§ TASK DETAILS:
Determine the number of lines in the data below that contain the string "Internet", and respond with that number alone.

Segment Start: DATA SUPPLIED

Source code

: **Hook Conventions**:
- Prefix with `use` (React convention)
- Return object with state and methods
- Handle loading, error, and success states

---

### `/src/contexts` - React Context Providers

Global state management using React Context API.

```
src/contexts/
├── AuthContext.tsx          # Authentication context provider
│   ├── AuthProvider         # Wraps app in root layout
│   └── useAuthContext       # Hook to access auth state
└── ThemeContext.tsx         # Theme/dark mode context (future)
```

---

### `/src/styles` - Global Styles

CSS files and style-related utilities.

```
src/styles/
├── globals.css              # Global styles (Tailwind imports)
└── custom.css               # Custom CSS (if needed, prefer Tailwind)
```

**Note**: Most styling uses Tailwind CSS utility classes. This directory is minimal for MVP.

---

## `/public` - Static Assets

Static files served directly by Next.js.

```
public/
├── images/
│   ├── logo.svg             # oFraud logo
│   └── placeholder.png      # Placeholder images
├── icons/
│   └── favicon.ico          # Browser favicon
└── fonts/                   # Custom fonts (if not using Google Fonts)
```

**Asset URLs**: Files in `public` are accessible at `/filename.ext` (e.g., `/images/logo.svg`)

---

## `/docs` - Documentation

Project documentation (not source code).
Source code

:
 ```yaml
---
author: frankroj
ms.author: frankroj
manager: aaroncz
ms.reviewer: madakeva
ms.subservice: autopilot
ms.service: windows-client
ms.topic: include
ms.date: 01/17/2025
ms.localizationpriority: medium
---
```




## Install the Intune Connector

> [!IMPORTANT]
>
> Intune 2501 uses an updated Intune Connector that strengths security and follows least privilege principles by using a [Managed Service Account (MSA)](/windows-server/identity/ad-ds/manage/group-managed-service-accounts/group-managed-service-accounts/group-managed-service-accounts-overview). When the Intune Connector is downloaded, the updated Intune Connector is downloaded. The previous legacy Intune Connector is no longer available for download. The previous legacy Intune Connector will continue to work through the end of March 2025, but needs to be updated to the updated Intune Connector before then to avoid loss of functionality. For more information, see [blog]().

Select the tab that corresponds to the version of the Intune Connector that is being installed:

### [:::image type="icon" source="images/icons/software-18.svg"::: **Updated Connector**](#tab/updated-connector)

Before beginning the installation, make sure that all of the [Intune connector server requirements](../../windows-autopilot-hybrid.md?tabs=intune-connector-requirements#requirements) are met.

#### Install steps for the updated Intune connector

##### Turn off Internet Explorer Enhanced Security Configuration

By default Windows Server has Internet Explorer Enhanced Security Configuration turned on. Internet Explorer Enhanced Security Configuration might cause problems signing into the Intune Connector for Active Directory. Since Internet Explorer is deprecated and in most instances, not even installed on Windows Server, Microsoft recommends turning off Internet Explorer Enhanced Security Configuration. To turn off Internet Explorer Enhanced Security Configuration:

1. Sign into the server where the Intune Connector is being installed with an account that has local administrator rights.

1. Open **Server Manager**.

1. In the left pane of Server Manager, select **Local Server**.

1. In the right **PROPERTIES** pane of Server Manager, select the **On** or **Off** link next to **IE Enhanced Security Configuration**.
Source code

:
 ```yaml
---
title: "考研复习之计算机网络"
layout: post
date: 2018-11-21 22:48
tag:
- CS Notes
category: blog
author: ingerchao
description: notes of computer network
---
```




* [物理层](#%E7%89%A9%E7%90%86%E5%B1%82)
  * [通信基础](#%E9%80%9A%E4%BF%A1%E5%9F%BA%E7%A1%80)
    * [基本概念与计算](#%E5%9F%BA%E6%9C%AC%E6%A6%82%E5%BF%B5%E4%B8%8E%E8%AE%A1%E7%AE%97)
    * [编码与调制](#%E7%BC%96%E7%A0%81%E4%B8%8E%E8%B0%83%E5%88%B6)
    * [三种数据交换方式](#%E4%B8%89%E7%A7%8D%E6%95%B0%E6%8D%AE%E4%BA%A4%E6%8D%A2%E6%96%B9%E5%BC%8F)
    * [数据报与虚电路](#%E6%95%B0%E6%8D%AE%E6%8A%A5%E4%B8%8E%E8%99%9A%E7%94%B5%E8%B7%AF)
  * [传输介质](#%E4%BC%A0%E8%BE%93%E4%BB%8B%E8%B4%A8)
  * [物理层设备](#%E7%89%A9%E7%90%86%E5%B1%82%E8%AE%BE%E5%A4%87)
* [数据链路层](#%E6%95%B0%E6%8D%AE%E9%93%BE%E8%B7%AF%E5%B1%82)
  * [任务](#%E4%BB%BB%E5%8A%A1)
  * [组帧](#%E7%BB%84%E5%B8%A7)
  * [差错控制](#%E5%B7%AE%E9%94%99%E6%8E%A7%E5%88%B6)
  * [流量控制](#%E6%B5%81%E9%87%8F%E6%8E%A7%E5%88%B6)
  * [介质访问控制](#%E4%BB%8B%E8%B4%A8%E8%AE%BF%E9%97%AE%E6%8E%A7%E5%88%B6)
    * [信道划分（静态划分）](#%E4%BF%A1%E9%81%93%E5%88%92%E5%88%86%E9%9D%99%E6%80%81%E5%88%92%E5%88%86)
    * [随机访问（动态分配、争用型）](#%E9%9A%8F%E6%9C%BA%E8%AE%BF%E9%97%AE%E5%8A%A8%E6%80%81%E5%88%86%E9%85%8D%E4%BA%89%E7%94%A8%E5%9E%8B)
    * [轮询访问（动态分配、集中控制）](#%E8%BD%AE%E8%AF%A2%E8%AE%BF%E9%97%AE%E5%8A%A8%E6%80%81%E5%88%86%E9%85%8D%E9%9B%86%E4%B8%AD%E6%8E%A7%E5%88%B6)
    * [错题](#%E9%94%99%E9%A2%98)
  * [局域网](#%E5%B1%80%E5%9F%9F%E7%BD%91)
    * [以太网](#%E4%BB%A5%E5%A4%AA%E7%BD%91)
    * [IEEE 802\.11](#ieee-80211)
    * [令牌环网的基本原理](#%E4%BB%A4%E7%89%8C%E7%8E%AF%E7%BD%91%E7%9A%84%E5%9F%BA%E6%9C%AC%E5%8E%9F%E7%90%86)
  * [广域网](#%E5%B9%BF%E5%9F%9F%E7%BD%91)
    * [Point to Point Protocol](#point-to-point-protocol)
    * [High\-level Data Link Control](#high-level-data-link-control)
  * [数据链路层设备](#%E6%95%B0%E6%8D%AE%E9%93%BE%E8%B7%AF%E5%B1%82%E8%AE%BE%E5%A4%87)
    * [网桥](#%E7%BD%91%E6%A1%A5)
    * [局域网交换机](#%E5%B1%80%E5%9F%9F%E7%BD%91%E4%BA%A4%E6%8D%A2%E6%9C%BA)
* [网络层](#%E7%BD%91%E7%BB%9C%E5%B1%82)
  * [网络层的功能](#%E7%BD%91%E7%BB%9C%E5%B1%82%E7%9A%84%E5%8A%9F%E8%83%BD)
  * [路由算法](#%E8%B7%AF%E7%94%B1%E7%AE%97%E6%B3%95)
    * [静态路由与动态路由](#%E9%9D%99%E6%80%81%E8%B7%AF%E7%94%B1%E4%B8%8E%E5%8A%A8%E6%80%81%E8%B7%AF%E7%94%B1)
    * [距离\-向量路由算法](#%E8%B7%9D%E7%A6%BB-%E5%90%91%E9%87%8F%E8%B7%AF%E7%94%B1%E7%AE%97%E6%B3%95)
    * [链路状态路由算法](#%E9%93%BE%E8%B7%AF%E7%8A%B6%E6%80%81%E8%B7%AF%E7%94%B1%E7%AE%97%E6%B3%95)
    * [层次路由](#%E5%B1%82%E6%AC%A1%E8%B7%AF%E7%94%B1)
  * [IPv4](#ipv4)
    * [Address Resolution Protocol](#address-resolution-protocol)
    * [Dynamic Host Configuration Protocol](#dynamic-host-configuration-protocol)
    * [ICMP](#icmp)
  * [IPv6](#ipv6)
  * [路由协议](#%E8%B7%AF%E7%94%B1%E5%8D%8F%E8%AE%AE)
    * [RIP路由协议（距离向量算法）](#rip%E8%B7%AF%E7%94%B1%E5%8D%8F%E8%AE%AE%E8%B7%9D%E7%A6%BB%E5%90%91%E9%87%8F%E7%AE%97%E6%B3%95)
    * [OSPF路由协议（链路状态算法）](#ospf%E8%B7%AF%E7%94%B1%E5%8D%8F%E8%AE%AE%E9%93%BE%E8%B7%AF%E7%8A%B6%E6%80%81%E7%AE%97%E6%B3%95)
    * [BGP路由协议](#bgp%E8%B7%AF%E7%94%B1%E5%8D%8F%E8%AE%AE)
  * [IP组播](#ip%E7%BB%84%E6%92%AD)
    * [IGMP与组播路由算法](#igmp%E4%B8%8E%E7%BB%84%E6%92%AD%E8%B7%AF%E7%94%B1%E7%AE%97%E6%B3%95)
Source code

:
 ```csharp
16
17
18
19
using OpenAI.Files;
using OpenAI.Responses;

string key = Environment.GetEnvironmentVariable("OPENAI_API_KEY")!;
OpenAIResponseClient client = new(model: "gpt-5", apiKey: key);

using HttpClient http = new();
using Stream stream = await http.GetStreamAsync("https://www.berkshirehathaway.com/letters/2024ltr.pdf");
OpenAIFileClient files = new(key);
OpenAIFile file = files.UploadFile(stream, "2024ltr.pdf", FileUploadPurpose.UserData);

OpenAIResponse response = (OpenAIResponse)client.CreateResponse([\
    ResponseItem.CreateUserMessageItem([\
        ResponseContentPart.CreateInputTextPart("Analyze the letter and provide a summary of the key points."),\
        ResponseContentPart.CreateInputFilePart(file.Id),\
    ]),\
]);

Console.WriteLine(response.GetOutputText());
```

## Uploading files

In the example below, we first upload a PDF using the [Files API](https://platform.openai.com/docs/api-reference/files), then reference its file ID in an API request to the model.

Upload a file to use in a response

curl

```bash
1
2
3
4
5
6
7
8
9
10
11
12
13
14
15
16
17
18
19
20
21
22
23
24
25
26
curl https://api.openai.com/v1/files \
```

Segment End: DATA SUPPLIED

§ SOLUTION TO THE PROBLEM:
2